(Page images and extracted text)
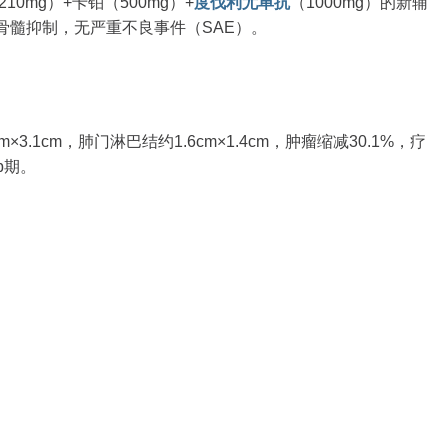
210mg）+卡铂（500mg）+
度伐利尤单抗
（1000mg）的新辅
度骨髓抑制，无严重不良事件（SAE）。
.1cm，肺门淋巴结约1.6cm×1.4cm，肿瘤缩减30.1%，疗
b期。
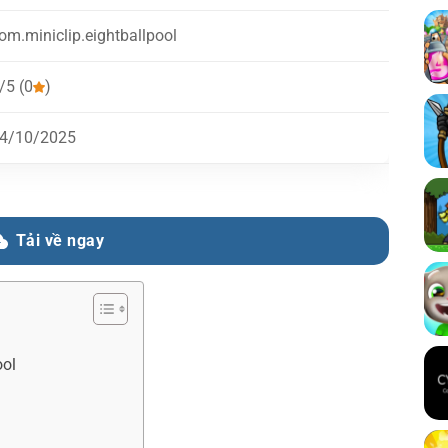
om.miniclip.eightballpool
/5 (0
)
4/10/2025
Tải về ngay
ool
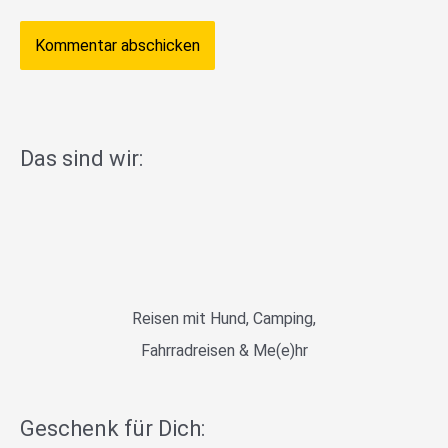
Das sind wir:
Reisen mit Hund, Camping,
Fahrradreisen & Me(e)hr
Geschenk für Dich:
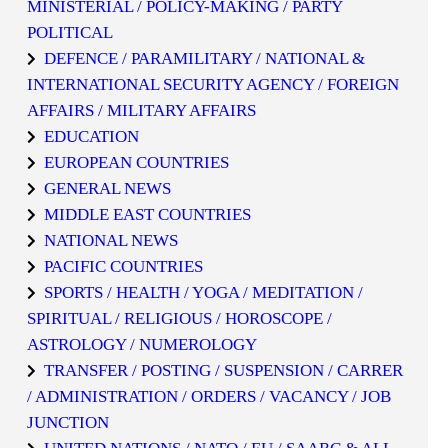
MINISTERIAL / POLICY-MAKING / PARTY
POLITICAL
DEFENCE / PARAMILITARY / NATIONAL &
INTERNATIONAL SECURITY AGENCY / FOREIGN
AFFAIRS / MILITARY AFFAIRS
EDUCATION
EUROPEAN COUNTRIES
GENERAL NEWS
MIDDLE EAST COUNTRIES
NATIONAL NEWS
PACIFIC COUNTRIES
SPORTS / HEALTH / YOGA / MEDITATION /
SPIRITUAL / RELIGIOUS / HOROSCOPE /
ASTROLOGY / NUMEROLOGY
TRANSFER / POSTING / SUSPENSION / CARRER
/ ADMINISTRATION / ORDERS / VACANCY / JOB
JUNCTION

** WHAT THE TASK REQUIRES **
Each line that holds the word "COUNTRIES" should be extracted from the records.

** WRITTEN RESPONSE **
EUROPEAN COUNTRIES
MIDDLE EAST COUNTRIES
PACIFIC COUNTRIES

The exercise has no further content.